(Beginning of PASSAGE)
September 6, 2013 | Unregistered Commenteri
Wow- I can only imagine what you're going through. I'm so sorry. I was 35 when we lost our first daughter at full term. Four months later we were surprisingly pregnant again, and gratefully I had a healthy baby when I was 36. My husband and I decided that if something went wrong with a subsequent pregnancy then we would look into adoption. But he really wanted to have a living biological child. The closeness of the pregnancies was hard- more so emotionally-- while I am so happy to have my second daughter, I pushed a lot of sorrow and grief deep down just to make it through the pregnancy and to take care of my baby. I am learning more now how to parent both of my daughters. I agree with you about how that baby needs a home and your home needs a baby- you and your husband are the only ones who can determine if this particular baby is the one for your home now. Personally I wouldn't be able to handle the adoption and caring of a baby if my husband wasn't totally on board with me. Hope this helpful to just know I'm thinking about you, your husband, and Julianna.
September 6, 2013 | Unregistered CommenterSapphira
I can't really offer much advice but I can see meeting her just to see how both you and your husband respond to her and the thought of raising her. Maybe then you will feel in your gut whatever is the right decision for you both. I am so sorry for your loss. I hope you find joy again in your life with a family one way or another, though Julianna will always be in your hearts.
(End of PASSAGE)
> _WORK INSTRUCTION A_:
Translate this sentence from the comments into Spanish: "I am learning more now how to parent both of my daughters."
> _WORK INSTRUCTION B_:
Reproduce from the comments, word for word, the stretch from "September 6, 2013 | Unregistered CommenterSapphira" through "in your hearts.".
The material after the comments is separate from them.
(Beginning of DATASET ENTRIES)
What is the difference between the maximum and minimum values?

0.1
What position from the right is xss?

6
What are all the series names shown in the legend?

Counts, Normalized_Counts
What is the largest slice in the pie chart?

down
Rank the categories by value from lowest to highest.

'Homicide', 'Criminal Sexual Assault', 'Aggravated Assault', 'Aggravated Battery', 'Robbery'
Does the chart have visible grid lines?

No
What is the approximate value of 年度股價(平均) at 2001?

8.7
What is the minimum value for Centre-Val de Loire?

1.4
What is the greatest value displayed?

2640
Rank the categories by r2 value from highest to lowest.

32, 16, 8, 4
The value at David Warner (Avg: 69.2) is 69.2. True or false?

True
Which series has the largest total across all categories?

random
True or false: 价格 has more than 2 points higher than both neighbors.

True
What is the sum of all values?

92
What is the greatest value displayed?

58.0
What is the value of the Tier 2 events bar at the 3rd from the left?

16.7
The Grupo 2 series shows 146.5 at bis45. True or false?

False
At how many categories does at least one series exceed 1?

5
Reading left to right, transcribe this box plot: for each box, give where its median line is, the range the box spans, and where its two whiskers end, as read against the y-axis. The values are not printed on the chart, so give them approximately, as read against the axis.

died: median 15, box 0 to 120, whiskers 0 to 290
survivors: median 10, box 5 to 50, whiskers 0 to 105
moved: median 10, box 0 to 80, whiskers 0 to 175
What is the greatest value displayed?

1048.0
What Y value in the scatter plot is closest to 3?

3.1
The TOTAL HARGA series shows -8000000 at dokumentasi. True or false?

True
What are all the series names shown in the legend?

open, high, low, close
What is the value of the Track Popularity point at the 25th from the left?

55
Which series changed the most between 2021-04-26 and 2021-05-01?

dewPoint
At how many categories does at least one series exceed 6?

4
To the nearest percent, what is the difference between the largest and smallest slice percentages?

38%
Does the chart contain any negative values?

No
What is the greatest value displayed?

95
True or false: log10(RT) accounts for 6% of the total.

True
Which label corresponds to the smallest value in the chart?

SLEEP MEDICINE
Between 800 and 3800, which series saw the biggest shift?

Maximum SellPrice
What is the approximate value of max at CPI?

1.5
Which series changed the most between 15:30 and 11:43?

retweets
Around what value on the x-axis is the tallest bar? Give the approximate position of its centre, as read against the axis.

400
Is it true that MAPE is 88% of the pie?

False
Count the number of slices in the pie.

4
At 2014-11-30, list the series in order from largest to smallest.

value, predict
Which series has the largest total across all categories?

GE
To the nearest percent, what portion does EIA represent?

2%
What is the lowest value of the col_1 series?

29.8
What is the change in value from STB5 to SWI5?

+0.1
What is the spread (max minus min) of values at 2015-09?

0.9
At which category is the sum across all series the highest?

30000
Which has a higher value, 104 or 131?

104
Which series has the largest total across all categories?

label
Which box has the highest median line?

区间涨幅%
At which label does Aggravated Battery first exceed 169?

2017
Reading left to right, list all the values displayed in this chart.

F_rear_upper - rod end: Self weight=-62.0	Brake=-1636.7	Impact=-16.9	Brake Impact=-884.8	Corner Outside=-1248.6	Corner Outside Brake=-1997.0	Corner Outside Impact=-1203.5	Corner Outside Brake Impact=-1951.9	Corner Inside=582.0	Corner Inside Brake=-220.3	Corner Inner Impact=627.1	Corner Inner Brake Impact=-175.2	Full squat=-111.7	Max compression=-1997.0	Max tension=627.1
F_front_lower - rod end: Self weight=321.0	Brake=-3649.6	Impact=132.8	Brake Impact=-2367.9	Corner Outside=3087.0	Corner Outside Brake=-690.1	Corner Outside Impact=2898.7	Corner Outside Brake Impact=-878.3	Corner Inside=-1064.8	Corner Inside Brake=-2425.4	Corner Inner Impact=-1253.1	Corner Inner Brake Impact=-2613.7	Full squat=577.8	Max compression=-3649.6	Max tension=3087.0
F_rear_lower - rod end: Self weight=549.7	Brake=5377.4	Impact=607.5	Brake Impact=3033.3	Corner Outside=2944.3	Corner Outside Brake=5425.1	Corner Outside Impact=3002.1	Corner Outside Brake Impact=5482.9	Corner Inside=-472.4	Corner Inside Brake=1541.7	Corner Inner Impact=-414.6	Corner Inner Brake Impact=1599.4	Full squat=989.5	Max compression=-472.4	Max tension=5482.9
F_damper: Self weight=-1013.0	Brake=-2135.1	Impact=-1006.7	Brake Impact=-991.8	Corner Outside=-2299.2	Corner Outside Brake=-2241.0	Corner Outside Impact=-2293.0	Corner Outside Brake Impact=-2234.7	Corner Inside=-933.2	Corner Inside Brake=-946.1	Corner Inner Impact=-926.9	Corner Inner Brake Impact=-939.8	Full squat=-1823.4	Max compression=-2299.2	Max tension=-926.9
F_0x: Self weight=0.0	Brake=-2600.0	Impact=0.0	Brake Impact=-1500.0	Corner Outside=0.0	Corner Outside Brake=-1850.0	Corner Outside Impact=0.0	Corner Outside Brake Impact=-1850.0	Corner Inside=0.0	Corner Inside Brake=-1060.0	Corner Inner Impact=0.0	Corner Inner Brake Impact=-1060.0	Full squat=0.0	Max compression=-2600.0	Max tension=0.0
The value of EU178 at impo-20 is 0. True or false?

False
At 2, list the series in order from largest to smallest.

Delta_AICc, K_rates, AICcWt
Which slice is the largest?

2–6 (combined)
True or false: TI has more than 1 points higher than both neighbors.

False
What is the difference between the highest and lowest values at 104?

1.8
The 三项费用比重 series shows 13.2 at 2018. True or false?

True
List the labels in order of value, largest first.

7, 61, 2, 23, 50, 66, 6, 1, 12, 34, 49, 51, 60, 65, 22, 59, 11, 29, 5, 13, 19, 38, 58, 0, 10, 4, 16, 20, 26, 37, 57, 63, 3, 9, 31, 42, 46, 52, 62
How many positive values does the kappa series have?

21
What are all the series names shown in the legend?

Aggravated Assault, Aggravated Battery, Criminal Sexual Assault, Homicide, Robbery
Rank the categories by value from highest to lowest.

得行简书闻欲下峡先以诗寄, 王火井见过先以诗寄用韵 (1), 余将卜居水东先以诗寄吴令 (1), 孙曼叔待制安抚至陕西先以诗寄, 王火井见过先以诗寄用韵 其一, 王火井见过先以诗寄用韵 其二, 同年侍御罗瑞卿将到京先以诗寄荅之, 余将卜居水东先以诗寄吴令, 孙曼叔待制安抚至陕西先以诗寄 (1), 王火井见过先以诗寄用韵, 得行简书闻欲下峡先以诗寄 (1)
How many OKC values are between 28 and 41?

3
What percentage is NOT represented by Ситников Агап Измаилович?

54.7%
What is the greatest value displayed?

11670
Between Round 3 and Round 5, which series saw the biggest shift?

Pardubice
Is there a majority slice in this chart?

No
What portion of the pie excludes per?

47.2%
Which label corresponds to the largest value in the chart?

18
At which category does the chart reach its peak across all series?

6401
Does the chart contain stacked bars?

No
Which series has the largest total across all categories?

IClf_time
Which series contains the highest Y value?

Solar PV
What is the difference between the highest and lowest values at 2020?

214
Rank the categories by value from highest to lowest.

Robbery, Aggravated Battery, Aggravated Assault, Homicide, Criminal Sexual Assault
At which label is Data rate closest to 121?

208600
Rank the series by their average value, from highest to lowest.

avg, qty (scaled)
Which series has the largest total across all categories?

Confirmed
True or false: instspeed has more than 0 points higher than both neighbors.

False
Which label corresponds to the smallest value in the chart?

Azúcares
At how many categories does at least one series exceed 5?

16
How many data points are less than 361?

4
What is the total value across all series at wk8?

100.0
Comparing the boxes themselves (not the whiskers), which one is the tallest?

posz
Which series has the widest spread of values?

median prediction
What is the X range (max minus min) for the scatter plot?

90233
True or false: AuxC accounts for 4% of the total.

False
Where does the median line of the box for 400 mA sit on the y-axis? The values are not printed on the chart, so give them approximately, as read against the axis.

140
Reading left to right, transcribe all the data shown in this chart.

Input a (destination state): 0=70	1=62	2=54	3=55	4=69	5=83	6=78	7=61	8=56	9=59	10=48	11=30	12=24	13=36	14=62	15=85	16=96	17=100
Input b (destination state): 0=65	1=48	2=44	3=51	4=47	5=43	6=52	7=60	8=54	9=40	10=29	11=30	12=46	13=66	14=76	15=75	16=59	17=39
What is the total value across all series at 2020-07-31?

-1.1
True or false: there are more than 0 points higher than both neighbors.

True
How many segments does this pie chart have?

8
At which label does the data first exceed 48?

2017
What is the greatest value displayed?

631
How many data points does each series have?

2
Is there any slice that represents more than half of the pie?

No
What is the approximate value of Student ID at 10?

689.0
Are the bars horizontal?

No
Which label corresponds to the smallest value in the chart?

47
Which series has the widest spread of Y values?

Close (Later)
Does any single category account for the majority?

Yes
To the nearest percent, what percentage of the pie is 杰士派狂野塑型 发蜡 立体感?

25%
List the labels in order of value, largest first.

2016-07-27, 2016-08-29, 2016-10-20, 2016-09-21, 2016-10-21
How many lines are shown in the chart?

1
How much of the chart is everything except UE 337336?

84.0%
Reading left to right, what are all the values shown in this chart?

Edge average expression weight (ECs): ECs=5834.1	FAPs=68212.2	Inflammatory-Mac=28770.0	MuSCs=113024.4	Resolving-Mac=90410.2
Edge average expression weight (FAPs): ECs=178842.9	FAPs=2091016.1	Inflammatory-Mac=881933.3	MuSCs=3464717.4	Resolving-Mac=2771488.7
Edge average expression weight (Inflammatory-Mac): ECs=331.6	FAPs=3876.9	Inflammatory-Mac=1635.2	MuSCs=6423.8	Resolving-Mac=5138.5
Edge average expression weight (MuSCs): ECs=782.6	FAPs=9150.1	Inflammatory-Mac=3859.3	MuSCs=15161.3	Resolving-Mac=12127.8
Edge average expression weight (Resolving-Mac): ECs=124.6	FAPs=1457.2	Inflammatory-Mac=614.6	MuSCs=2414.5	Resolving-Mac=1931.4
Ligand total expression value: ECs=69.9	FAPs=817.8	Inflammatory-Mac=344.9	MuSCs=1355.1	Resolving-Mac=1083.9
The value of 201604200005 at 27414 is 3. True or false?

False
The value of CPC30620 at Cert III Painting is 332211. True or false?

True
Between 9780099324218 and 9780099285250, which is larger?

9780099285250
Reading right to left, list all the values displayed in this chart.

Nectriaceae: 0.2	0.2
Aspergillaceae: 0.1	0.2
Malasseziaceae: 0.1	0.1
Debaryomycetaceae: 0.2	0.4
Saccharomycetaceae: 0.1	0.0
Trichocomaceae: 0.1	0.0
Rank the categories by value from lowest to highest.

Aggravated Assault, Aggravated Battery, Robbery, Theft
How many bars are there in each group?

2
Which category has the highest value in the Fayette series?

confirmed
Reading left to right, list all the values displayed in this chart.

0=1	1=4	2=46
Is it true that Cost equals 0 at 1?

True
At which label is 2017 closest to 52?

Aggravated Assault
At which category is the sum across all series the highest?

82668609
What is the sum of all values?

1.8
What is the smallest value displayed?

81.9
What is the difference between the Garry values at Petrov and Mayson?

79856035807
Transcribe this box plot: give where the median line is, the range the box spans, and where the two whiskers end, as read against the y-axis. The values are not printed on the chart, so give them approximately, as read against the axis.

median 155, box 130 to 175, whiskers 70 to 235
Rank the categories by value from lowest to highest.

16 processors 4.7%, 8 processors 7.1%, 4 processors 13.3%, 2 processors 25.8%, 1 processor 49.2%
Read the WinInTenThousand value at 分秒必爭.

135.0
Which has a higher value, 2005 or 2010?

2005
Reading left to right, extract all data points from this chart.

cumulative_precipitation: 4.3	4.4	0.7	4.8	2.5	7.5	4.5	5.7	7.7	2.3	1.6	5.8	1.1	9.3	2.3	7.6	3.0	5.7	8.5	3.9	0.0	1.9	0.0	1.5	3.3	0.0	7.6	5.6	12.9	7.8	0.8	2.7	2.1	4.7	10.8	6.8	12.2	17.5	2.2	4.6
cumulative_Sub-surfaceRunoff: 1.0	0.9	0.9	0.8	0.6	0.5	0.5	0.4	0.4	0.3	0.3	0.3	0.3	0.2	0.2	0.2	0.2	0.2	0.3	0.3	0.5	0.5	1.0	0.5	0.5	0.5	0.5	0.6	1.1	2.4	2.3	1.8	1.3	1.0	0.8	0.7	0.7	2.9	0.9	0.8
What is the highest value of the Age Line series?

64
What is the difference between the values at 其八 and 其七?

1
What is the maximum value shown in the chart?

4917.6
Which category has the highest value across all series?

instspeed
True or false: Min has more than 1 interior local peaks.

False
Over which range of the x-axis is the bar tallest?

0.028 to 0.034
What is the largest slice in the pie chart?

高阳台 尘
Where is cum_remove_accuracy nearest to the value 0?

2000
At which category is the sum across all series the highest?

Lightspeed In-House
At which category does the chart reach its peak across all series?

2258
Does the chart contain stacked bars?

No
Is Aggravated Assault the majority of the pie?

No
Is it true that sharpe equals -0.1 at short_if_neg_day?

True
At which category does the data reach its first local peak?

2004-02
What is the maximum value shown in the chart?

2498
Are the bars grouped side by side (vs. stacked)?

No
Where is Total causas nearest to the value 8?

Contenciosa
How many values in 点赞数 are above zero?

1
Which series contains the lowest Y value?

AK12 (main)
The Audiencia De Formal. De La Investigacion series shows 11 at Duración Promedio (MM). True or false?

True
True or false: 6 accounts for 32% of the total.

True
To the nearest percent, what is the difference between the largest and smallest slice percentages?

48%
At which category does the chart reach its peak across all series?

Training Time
(End of DATASET ENTRIES)
> _EXERCISE SOLUTION A_:
Ahora estoy aprendiendo más sobre cómo criar a mis dos hijas.

> _EXERCISE SOLUTION B_:
September 6, 2013 | Unregistered CommenterSapphira
I can't really offer much advice but I can see meeting her just to see how both you and your husband respond to her and the thought of raising her. Maybe then you will feel in your gut whatever is the right decision for you both. I am so sorry for your loss. I hope you find joy again in your life with a family one way or another, though Julianna will always be in your hearts.